On Tue, Jun 30, 2020 at 05:43:54PM +0200, Vitaly Kuznetsov wrote:
> Vivek Goyal <vgoyal@xxxxxxxxxx> writes:
>
> > On Tue, Jun 30, 2020 at 05:13:54PM +0200, Vitaly Kuznetsov wrote:
> >>
> >> > - If you retry in kernel, we will change the context completely that
> >> > who was trying to access the gfn in question. We want to retain
> >> > the real context and retain information who was trying to access
> >> > gfn in question.
> >>
> >> (Just so I understand the idea better) does the guest context matter to
> >> the host? Or, more specifically, are we going to do anything besides
> >> get_user_pages() which will actually analyze who triggered the access
> >> *in the guest*?
> >
> > When we exit to user space, qemu prints bunch of register state. I am
> > wondering what does that state represent. Does some of that traces
> > back to the process which was trying to access that hva? I don't
> > know.
>
> We can get the full CPU state when the fault happens if we need to but
> generally we are not analyzing it. I can imagine looking at CPL, for
> example, but trying to distinguish guest's 'process A' from 'process B'
> may not be simple.
>
> >
> > I think keeping a cache of error gfns might not be too bad from
> > implemetation point of view. I will give it a try and see how
> > bad does it look.
>
> Right; I'm only worried about the fact that every cache (or hash) has a
> limited size and under certain curcumstances we may overflow it. When an
> overflow happens, we will follow the APF path again and this can go over
> and over.

Sure. But what are the chances of that happening. Say our cache size is
64. That means we need atleast 128 processes to do co-ordinated faults
(all in error zone) to skip the cache completely all the time. We
have to hit cache only once. Chances of missing the error gnf
cache completely for a very long time are very slim. And if we miss
it few times, now harm done. We will just spin few times and then
exit to qemu.

IOW, chances of spinning infinitely are not zero.
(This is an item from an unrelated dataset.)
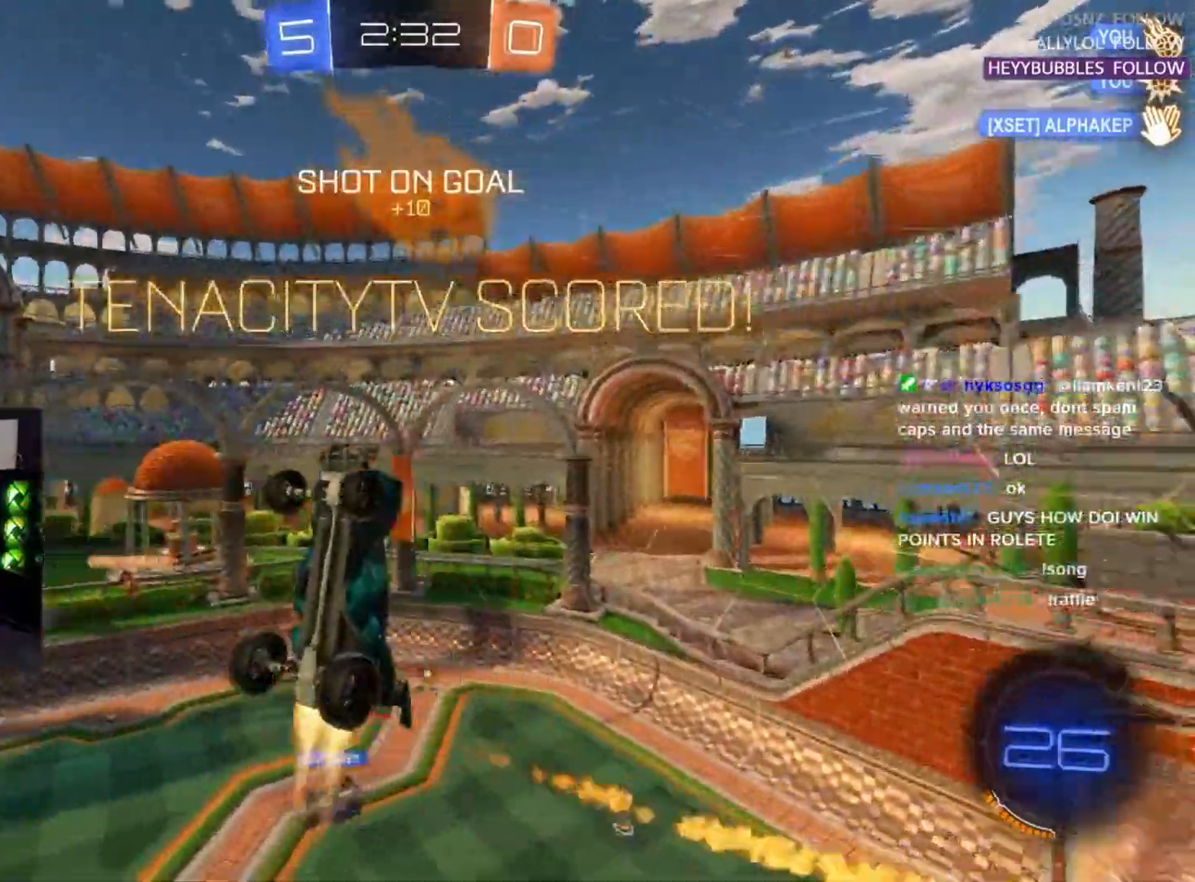
{"buttons": ["SQUARE", "R1", "R2"], "left_stick": "right", "events": [[83, "L2", "down"], [233, "L2", "up"], [400, "L2", "down"], [467, "L2", "up"]]}
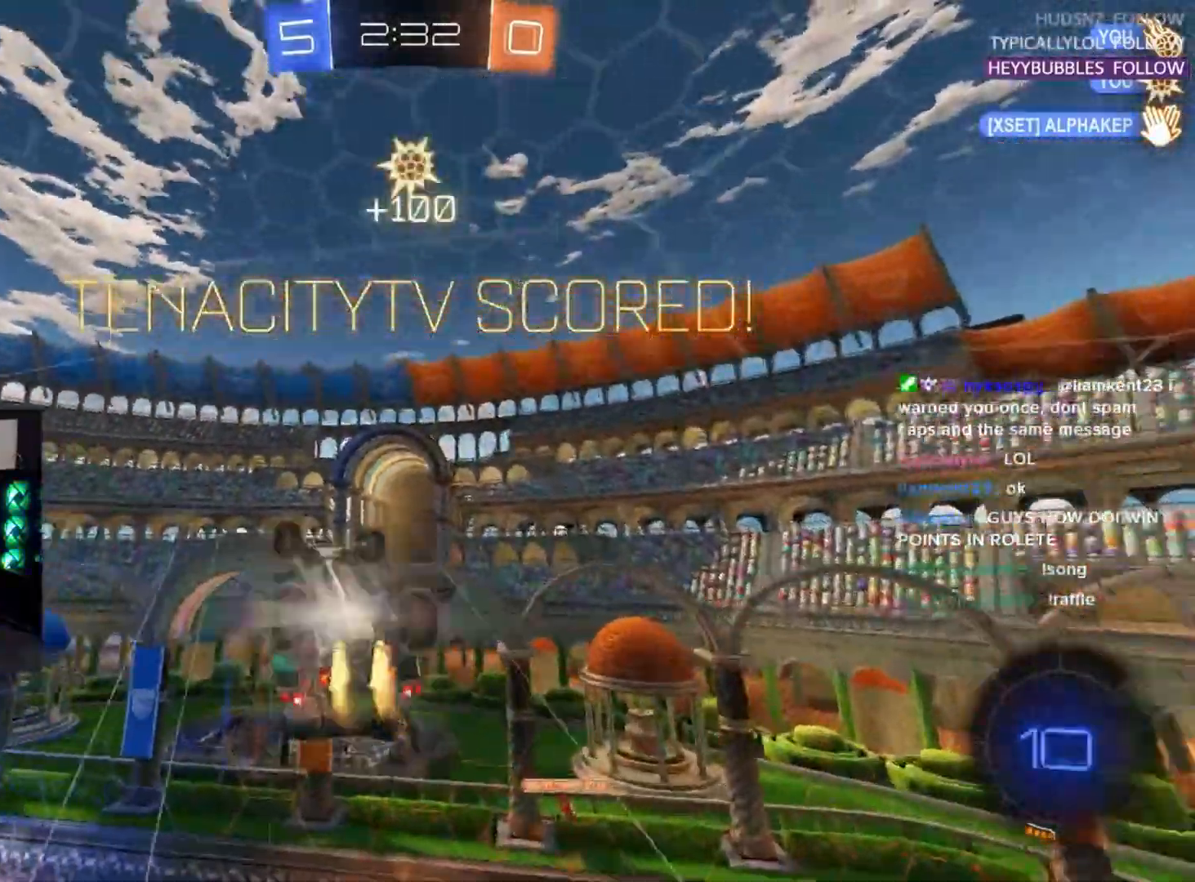
{"buttons": ["R1", "R2"], "left_stick": "right", "events": [[67, "left_stick", "down"], [183, "left_stick", "left"], [233, "left_stick", "up"], [317, "R1", "up"], [317, "SQUARE", "up"], [317, "left_stick", "right"], [383, "R1", "down"]]}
But they look so
small that in practice I am not worried about it.

> Maybe we can punch a hole in EPT/NPT making the PFN reserved/
> not-present so when the guest tries to access it again we trap the
> access in KVM and, if the error persists, don't follow the APF path?

Cache solution seems simpler than this. Trying to maintain any state
in page tables will be invariably more complex (Especially given
many flavors of paging).

I can start looking in this direction if you really think that its worth
implementing page table based solution for this problem. I feel that
we implement something simpler for now and if there are easy ways
to skip error gns, then replace it with something page table based
solution (This will only require hypervisor change and no guest
changes).

Vivek